Prince Charles discusses climate change with pope at VaticanBy Frances Demilio, Gaea News Network
Monday, April 27, 2009
Prince Charles discusses environment with pope
VATICAN CITY — Pope Benedict XVI and Prince Charles discussed their mutual concern for the environment as the heir to the British throne brought his campaign to fight climate change to the Vatican on Monday.
Charles, accompanied by his wife, Camilla, looked relaxed but the Duchess of Cornwall appeared less so in a private meeting in the pope’s private library. The couple sat across a wooden table from Benedict for the 15-minute conversation in English.
It was Charles’ first visit with the pontiff since Benedict was elected pope in 2005. The prince and his late wife Diana had met with John Paul II, whom Benedict succeeded.
Charles and Camilla postponed their wedding by a day in 2005 so he could attend John Paul’s funeral in St. Peter’s Square.
“He was a wonderful man,” Charles told the pope as he left the library. “We miss him terribly.”
Both Charles and Benedict have made several appeals in recent years on the need to protect the environment.

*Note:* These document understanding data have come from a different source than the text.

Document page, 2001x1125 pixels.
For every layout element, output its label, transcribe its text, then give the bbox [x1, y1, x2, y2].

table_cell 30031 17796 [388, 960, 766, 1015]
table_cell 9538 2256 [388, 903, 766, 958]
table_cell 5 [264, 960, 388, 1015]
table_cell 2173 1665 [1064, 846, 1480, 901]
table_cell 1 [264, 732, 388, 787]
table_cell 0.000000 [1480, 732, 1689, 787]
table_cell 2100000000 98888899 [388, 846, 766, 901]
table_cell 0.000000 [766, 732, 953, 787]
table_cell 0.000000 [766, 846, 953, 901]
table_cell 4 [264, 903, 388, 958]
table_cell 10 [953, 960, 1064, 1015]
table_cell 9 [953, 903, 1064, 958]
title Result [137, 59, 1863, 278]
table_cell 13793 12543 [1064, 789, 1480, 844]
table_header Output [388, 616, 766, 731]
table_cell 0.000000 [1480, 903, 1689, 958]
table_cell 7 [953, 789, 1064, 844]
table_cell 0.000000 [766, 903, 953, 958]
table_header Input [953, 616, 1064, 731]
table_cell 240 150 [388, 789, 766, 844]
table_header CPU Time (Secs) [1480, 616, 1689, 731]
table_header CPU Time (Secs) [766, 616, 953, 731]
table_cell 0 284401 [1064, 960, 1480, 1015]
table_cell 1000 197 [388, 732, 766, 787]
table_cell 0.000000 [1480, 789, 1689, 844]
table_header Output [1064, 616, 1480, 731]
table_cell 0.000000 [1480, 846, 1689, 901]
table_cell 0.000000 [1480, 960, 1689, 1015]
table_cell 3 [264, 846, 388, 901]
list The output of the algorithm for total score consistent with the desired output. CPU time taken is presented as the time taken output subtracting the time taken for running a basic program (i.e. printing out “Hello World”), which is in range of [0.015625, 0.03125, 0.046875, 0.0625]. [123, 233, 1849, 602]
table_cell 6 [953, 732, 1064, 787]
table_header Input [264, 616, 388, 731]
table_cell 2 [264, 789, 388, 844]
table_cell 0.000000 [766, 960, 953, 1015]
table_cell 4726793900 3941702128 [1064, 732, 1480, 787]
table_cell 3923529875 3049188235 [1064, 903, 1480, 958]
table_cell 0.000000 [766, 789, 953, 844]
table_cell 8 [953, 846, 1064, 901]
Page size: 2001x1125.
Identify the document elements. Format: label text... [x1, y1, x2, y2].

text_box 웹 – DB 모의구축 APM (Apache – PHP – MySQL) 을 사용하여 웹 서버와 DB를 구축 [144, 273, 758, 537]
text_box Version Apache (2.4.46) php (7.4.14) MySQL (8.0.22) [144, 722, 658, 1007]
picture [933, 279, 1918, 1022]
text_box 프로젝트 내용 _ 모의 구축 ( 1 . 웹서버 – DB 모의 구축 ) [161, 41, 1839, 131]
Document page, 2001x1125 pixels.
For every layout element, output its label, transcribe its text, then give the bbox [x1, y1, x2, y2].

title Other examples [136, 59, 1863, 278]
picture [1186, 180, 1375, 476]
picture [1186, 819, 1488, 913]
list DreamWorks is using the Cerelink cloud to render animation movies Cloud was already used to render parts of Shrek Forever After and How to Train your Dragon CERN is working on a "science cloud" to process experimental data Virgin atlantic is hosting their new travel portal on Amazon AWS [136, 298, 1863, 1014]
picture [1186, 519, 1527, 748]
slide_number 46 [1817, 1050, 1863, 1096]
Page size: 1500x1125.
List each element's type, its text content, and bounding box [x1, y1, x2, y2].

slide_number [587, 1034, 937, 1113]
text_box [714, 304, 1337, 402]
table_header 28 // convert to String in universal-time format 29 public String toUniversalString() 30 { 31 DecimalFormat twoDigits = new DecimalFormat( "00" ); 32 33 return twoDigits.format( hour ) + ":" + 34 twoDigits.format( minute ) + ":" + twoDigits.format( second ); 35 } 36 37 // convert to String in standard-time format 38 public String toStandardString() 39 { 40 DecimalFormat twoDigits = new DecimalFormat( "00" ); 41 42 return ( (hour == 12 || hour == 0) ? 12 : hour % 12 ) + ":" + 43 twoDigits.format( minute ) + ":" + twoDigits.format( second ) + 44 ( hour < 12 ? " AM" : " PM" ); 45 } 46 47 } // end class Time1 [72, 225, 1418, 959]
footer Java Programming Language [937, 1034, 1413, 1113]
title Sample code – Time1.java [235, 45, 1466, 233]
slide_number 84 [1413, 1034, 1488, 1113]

“The cordial discussions provided an opportunity for an exchange of views on certain questions of mutual interest, including the human promotion and development of peoples, environment protection and the importance of intercultural and interreligious dialogue for furthering peace and justice in the world,” Vatican spokesman the Rev. Federico Lombardi told reporters after the talks.
“The pope often speaks of responsibility for the environment,” Lombardi told reporters. Last year, the Vatican installed solar panels on the roof of its main audience hall to save energy.
Charles has campaigned from Latin America to Asia as well as Western Europe to encourage efforts to battle climate change.
The Vatican statement on the meeting did not elaborate on “interreligious” dialogue.
But Britain, with its Anglican royals, seems to be entertaining moves to reach out to Roman Catholics. Prime Minister Gordon Brown’s government recently said British monarchs should be allowed to marry Catholics, endorsing the lifting of a ban on Catholic royals.
Just before meeting with Benedict, Charles, in a speech to a select audience in a hall in the Chamber of Deputies, said that our “grandchildren will never forgive us” if the efforts to save the environment failed.
For the Vatican appointment, Charles wore a double-breasted, dark blue suit with black tie and polka-dot pocket handkerchief. Camilla wore all black except for a pearl necklace: black silk dress, stockings, pumps and lace veil. Benedict wore simple white robes.
Charles gave the pope 12 ceramic dessert plates with hand-painted flowers from his estate at Highgrove, saying he hoped they would be “of use” to Benedict. The couple also gave Benedict a signed photo of themselves.
Benedict gave the standard gift of medals of his pontificate and an etching of St. Peter’s Basilica. Charles thanked him, saying: “I am most touched.”
In his appearance in the Chamber of Deputies, the home of Italy’s lower legislative chamber, Charles appealed to Italy to use its leadership of the Group of Eight nations to fight climate change. Italy will host the annual G-8 summit of leading industrialized nations this July.
Chamber of Deputies President Gianfranco Fini praised Charles for rejecting the use of genetically modified crops.
Charles was scheduled to participate later Monday in an event on “sustainable agriculture and climate change” at the British ambassador’s residence in Rome.
For Tuesday, his last day in Italy, the prince has scheduled an appearance at Confindustria, Italy’s politically influential business lobby, to discuss the role of business in the fight against climate change.
After Rome, Charles and Camilla will head to Venice, where they will visit La Fenice opera house and meet with local business leaders on Tuesday.